Ogah Mengingat Masa Lalu, Nassar Buat Permintaan Khusus ke Model Videonya

Alih-alih mengingat masa lalunya, Nassar membangun penghayatan lagunya dengan membayangkan sosok kakaknya.

Yohanes Endra | Rena Pangesti

Nassar (Instagram/@kingnassar88)
Nassar (Instagram/@kingnassar88)

Matamata.com - Nassar benar-benar ingin melupakan masa lalu. Salah satunya, Nassar tak lagi ingin namanya dikaitkan dengan sang mantan, Muzdalifah. Baginya kisah itu adalah masa lalu yang sudah tutup buku.

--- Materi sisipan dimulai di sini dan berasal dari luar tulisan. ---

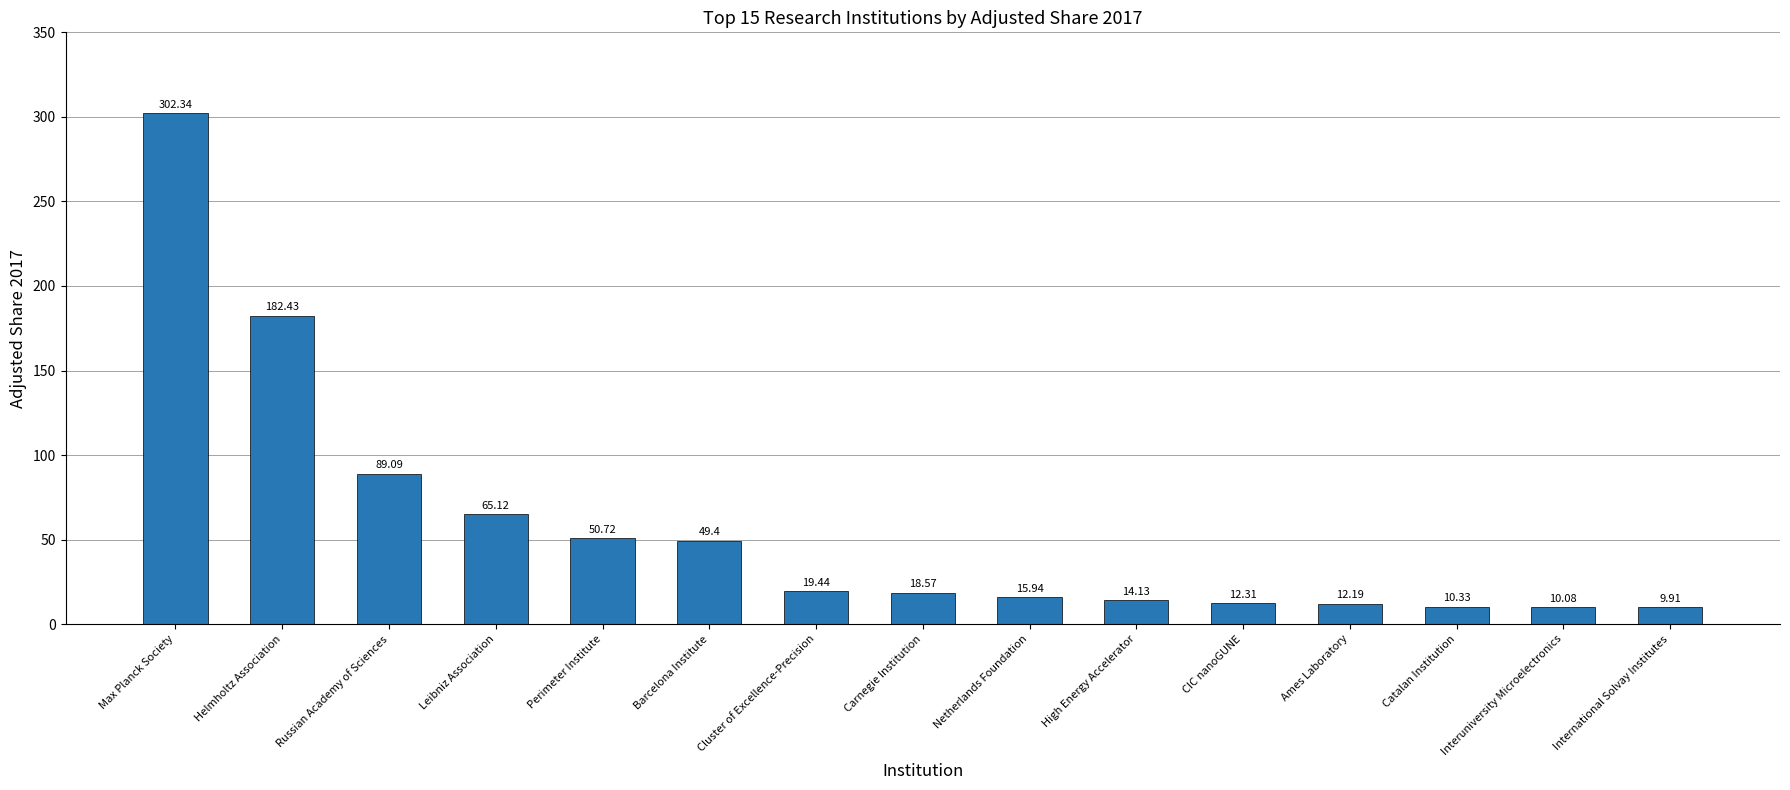

Which category has the highest value across all series?

Max Planck Society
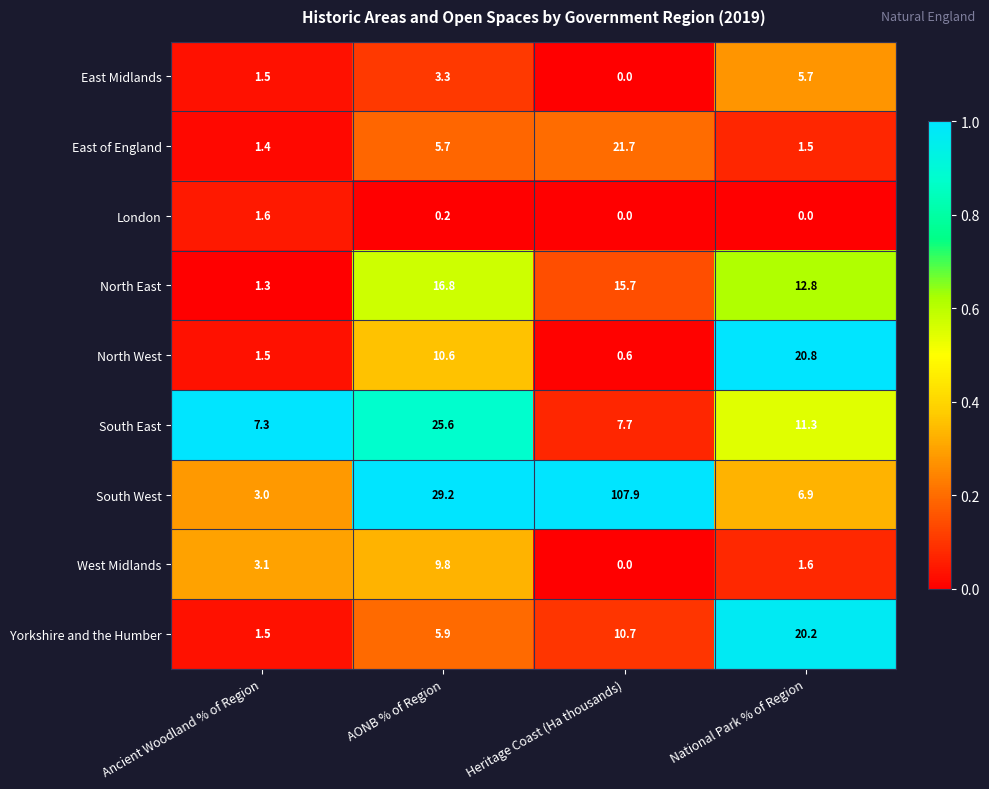

Is it true that West Midlands equals 9.8 at AONB % of Region?

True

Termasuk dalam hal membuat lagu, Nassar juga tak ingin ada embel-embel sang mantan. Ia bahkan sampai punya permintaan khusus saat membuat video klip.

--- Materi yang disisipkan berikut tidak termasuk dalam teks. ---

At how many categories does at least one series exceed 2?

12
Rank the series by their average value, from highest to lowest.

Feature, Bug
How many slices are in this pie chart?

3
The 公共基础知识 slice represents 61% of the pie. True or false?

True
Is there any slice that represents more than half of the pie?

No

"Di lagu Baru Terasa, di line storynya kan model video klipnya berkerudung, katanya harus berkerudung. Tapi aku request kenapa harus berkerudung?" kata Nassar ditemui di kawasan Kemang, Jakarta Selatan pada Kamis (18/11/2020).

Nassar tak menampik lagu tersebut berkisah soal penyesalan. Namun dalam hal ini, bukan sosok Muzdalifah yang dibayangkannya.

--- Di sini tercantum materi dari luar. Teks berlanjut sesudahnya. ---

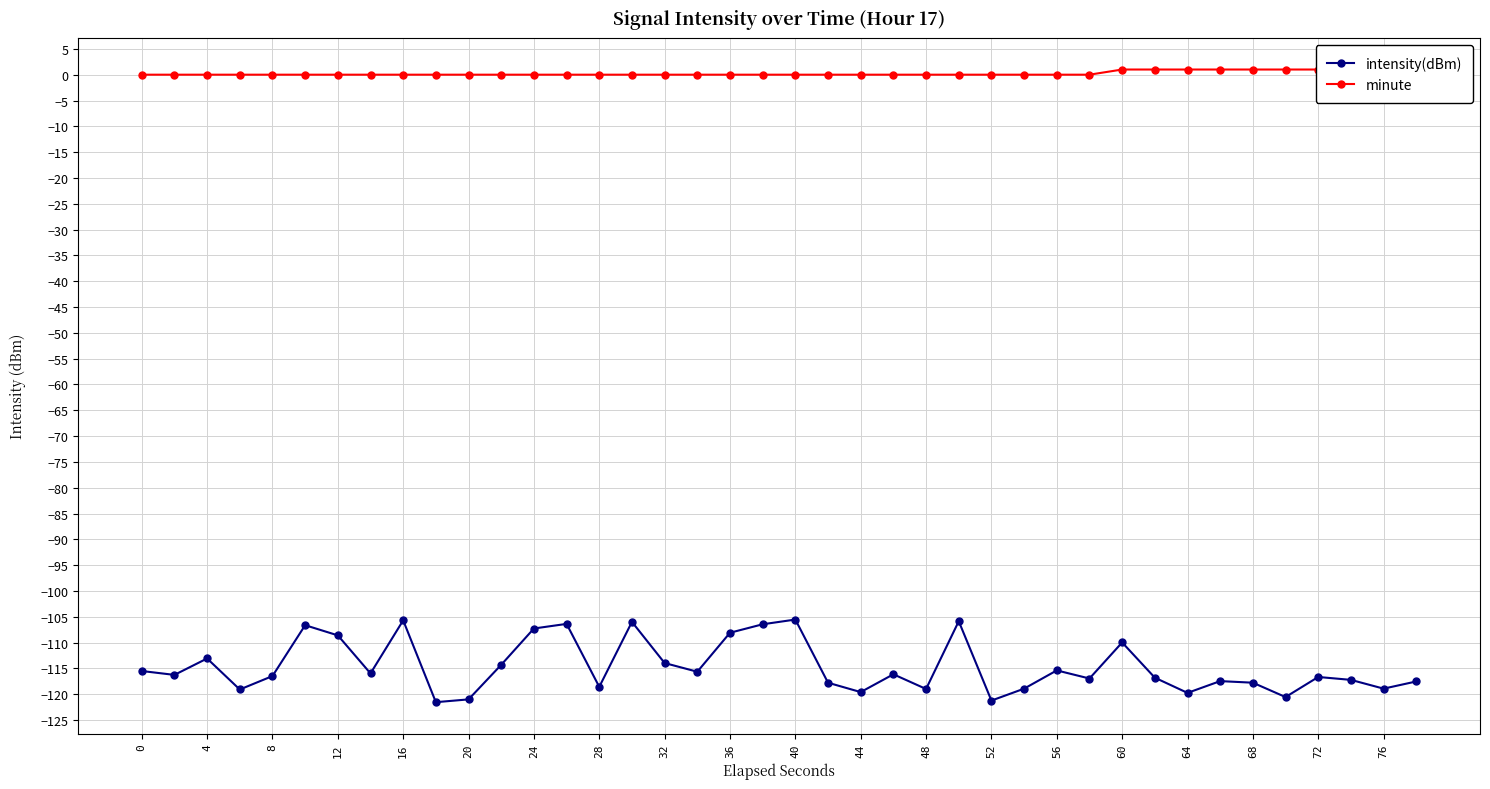

Reading left to right, list all the values displayed in this chart.

intensity(dBm): -115.5	-116.3	-113.1	-119.1	-116.5	-106.6	-108.6	-116.0	-105.7	-121.5	-121.0	-114.3	-107.3	-106.4	-118.6	-106.0	-114.0	-115.6	-108.1	-106.4	-105.5	-117.8	-119.6	-116.1	-119.0	-105.9	-121.2	-118.9	-115.4	-117.0	-110.0	-116.8	-119.7	-117.5	-117.8	-120.5	-116.7	-117.2	-118.9	-117.5
minute: 0.0	0.0	0.0	0.0	0.0	0.0	0.0	0.0	0.0	0.0	0.0	0.0	0.0	0.0	0.0	0.0	0.0	0.0	0.0	0.0	0.0	0.0	0.0	0.0	0.0	0.0	0.0	0.0	0.0	0.0	1.0	1.0	1.0	1.0	1.0	1.0	1.0	1.0	1.0	1.0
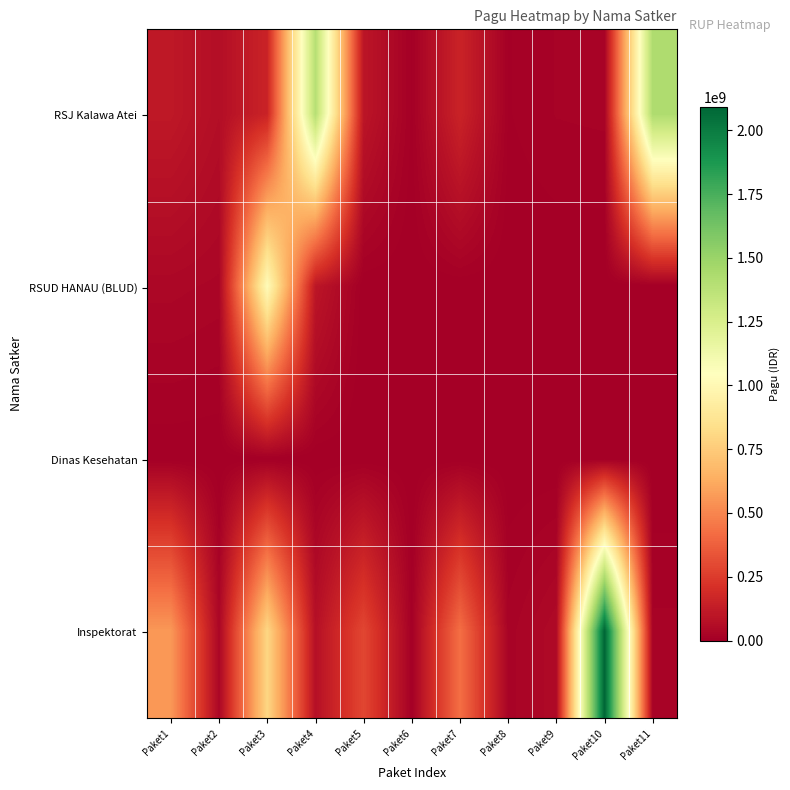

At Paket8, list the series in order from smallest to largest.

RSUD HANAU (BLUD), Dinas Kesehatan, RSJ Kalawa Atei, Inspektorat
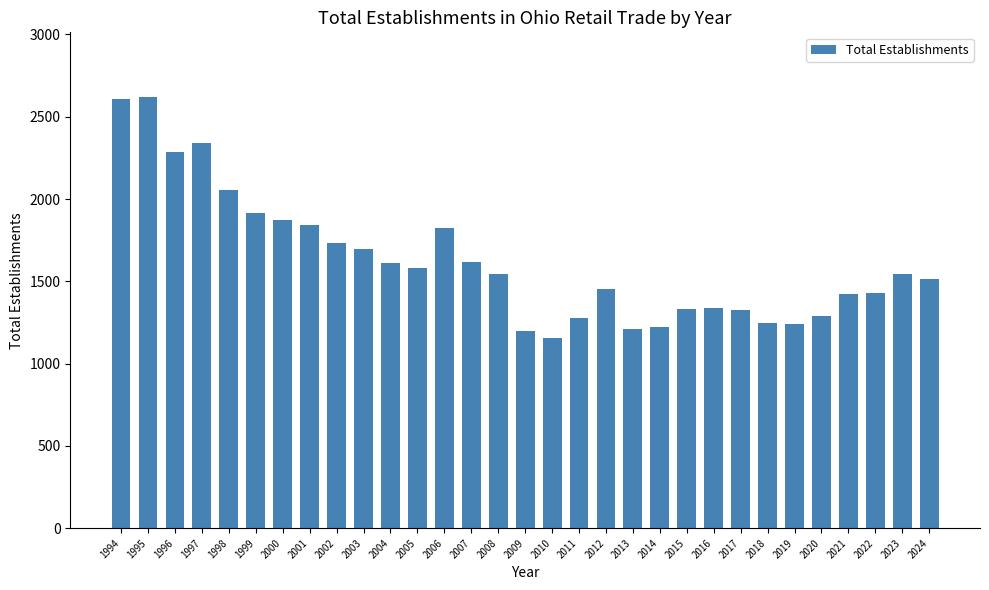

What is the approximate value at 2022, to the nearest 10?

1430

"Karena ceritanya menyesal karena berpisah. Sementara saya tidak menyesal karena berpisah," ujarnya.

Nassar ungkap alasan belum menikah. (Youtube/CrazyNikmirReal)
Nassar ungkap alasan belum menikah. (Youtube/CrazyNikmirReal)

"Aku nyanyinya nggak apa-apa. Tapi harus disambungkan dengan yang dulu, menurut aku nggak ada feel, tapi full," canda pelantun Seperti Mati Lampu ini.

Alih-alih mengingat masa lalunya, Nassar membangun penghayatan lagu tersebut dengan membayangkan sosok kakaknya.

"Jadi membayangkannya ada kalimat nyes, 'kini baru terasa, dirimu sangat berharga'. Jadi itu aku umpamakan buat kakak aku," katanya.

Kakak Nassar sendiri telah meninggal dunia enam tahun lalu. Kendati kerap berdebat, namun dalam hatinya selalu ada cinta untuk sang kakak.

"Alhamdulillah feel yang aku rasakan buat kakakku," jelasnya.

Nassar bukan satu-satunya penyanyi yang berada di album Jagonya Dangdut 2. Ada artis tenar lainnya seperti Inul Daratista, Elvy Sukaesih, Ikke Nurjanah hingga Rizki dan Ridho DA.

Meski pandemi, namun penjualan album tersebut sukses mencapai ratusan ribu keping.

"Musik dangdut memiliki pasar yang besar di Indonesia. Apalagi di album ini penyanyi-penyanyi tersebut punya penggemar tersendiri," kata Steve Lilywhite, CEO Jagonya Musik & Sport Indonesia (JMSI).